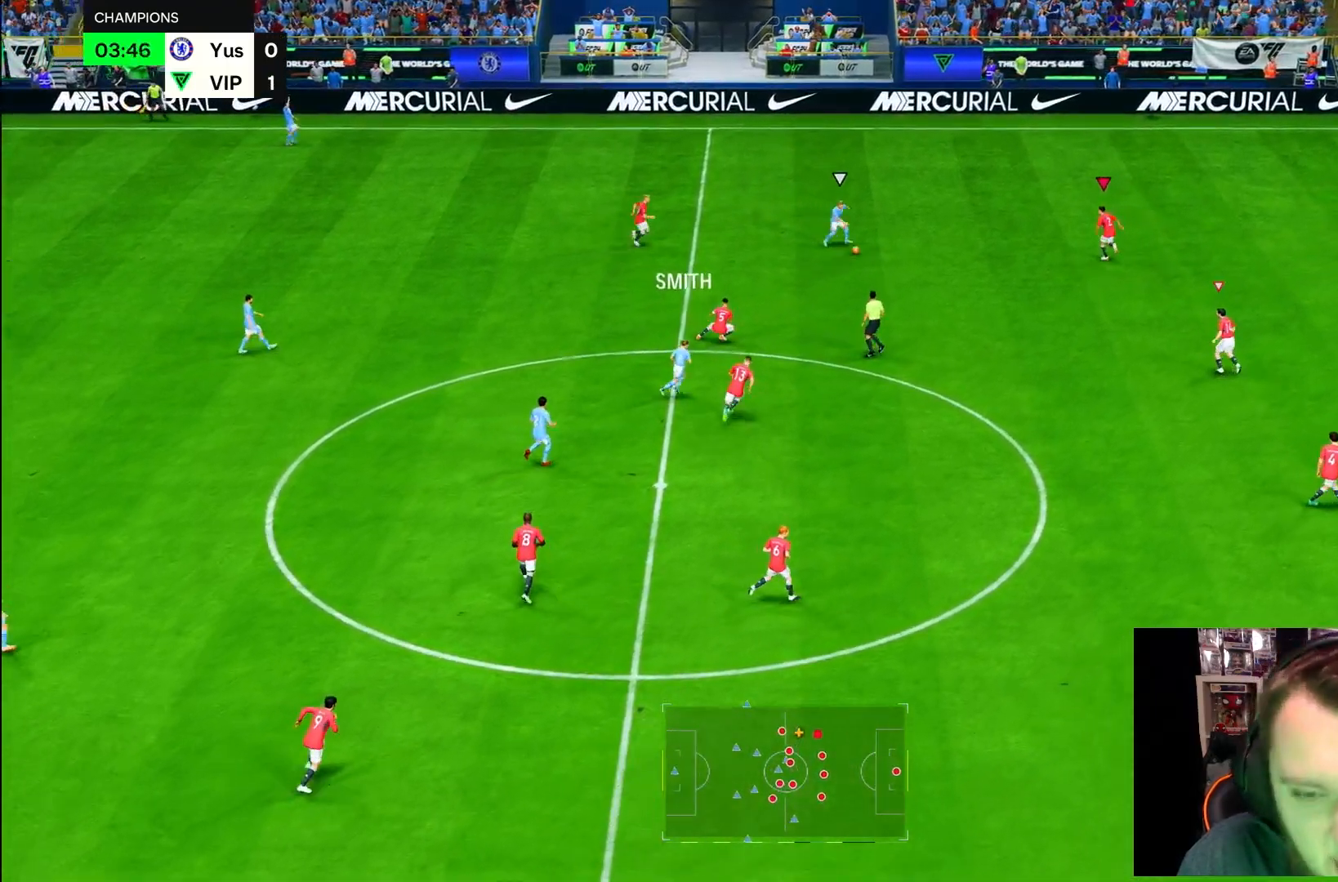
{"dt_ms": 500, "buttons": ["L2"], "left_stick": "center", "right_stick": "center", "button_events": [[17, "R2", "up"], [167, "L2", "down"]]}
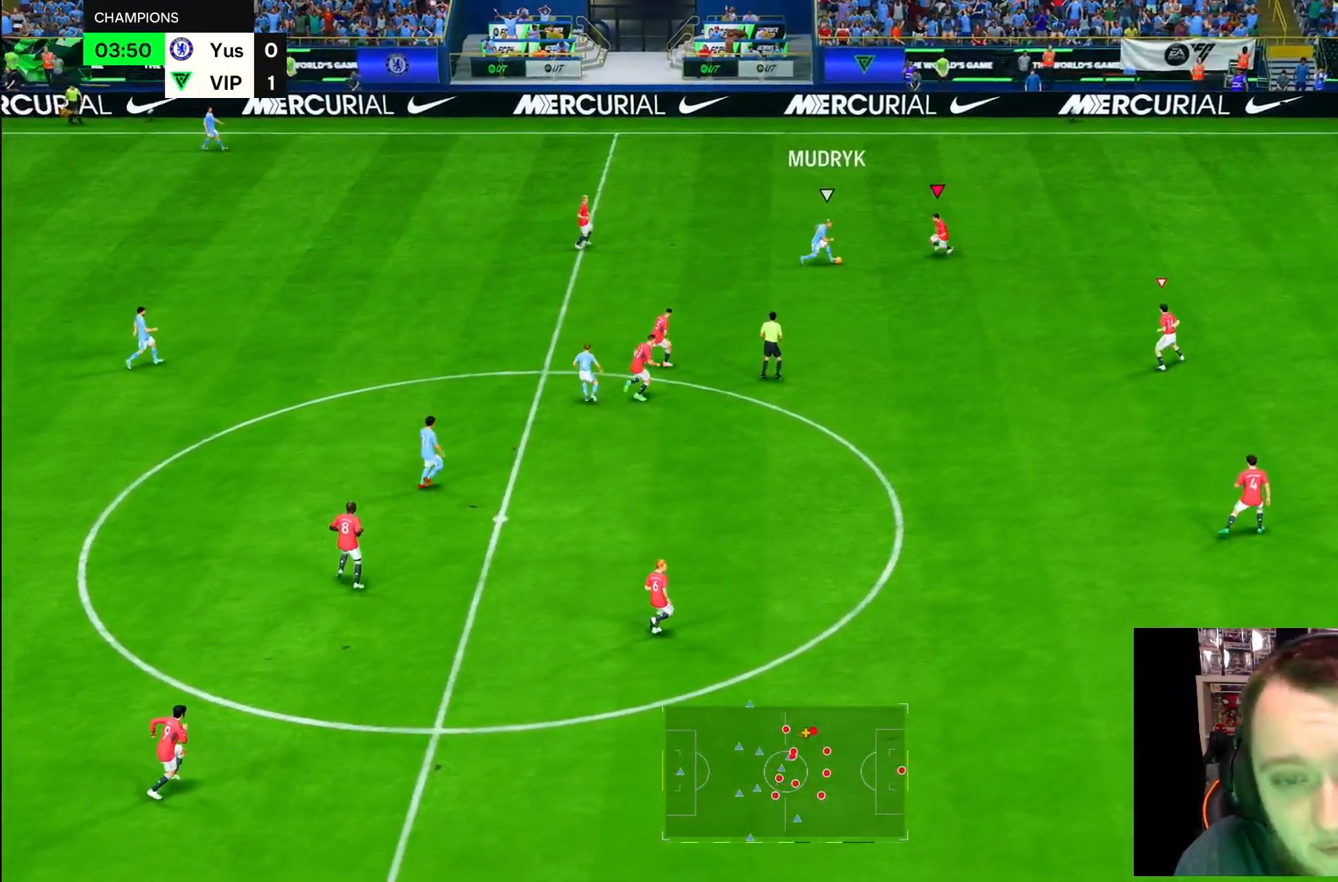
{"dt_ms": 500, "buttons": ["L2", "R1", "R2"], "left_stick": "down-right", "right_stick": "center", "button_events": [[167, "R1", "down"], [317, "R2", "down"]]}
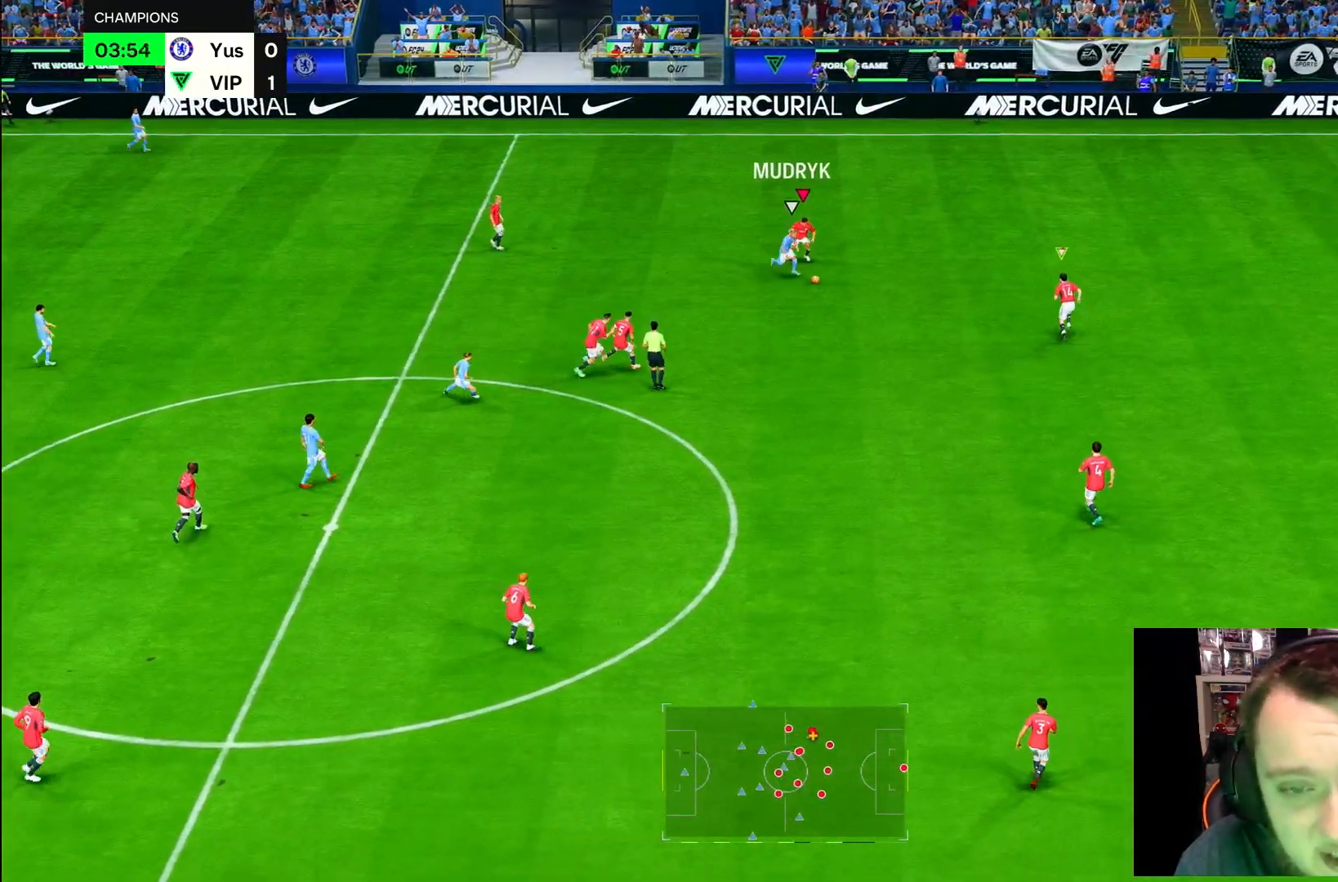
{"dt_ms": 1000, "buttons": ["L2"], "left_stick": "up-right", "right_stick": "center", "button_events": [[67, "L2", "up"], [100, "L1", "down"], [200, "R1", "up"], [233, "L1", "up"], [250, "R2", "up"], [317, "L2", "down"], [650, "SQUARE", "down"], [750, "SQUARE", "up"]]}
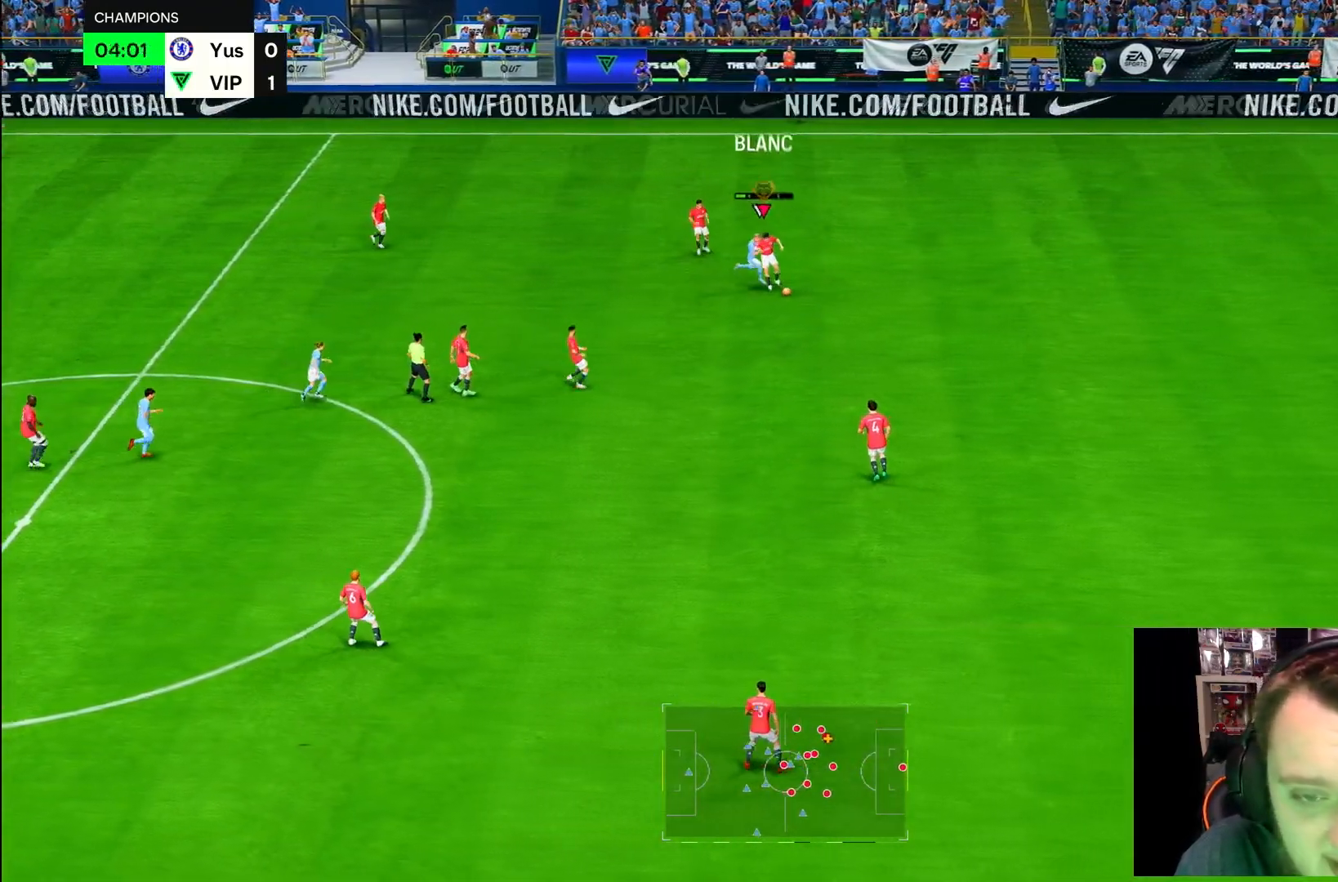
{"dt_ms": 500, "buttons": [], "left_stick": "down", "right_stick": "center", "button_events": [[50, "L2", "up"]]}
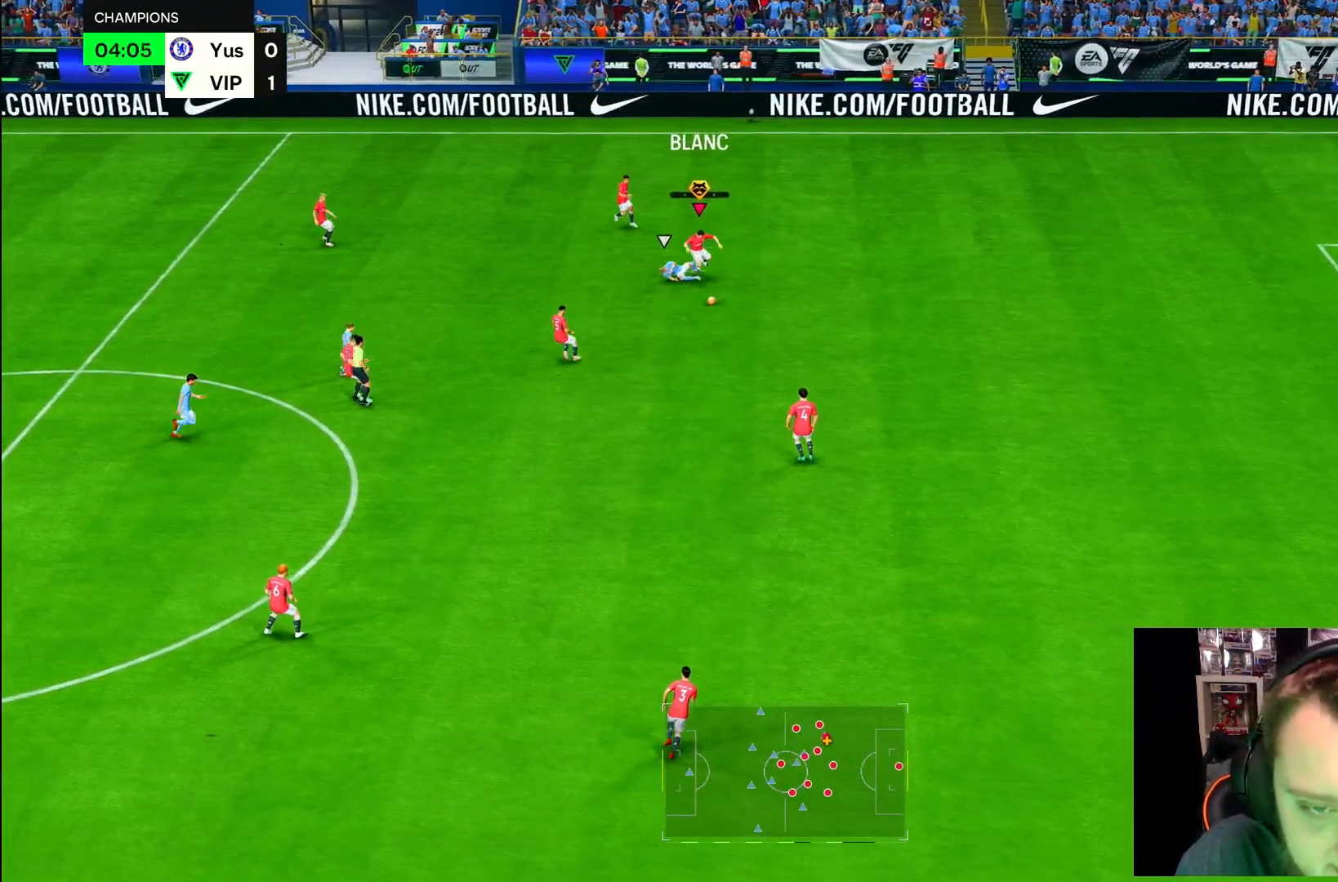
{"dt_ms": 500, "buttons": [], "left_stick": "down-right", "right_stick": "center", "button_events": []}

● ● ● ● ●

▶ _Exercise goal_: All of the data is to be transcribed exactly, with images omitted.

▶ _Solution_:
{"dt_ms": 500, "buttons": ["L2"], "left_stick": "center", "right_stick": "center", "button_events": [[17, "R2", "up"], [167, "L2", "down"]]}
{"dt_ms": 500, "buttons": ["L2", "R1", "R2"], "left_stick": "down-right", "right_stick": "center", "button_events": [[167, "R1", "down"], [317, "R2", "down"]]}
{"dt_ms": 1000, "buttons": ["L2"], "left_stick": "up-right", "right_stick": "center", "button_events": [[67, "L2", "up"], [100, "L1", "down"], [200, "R1", "up"], [233, "L1", "up"], [250, "R2", "up"], [317, "L2", "down"], [650, "SQUARE", "down"], [750, "SQUARE", "up"]]}
{"dt_ms": 500, "buttons": [], "left_stick": "down", "right_stick": "center", "button_events": [[50, "L2", "up"]]}
{"dt_ms": 500, "buttons": [], "left_stick": "down-right", "right_stick": "center", "button_events": []}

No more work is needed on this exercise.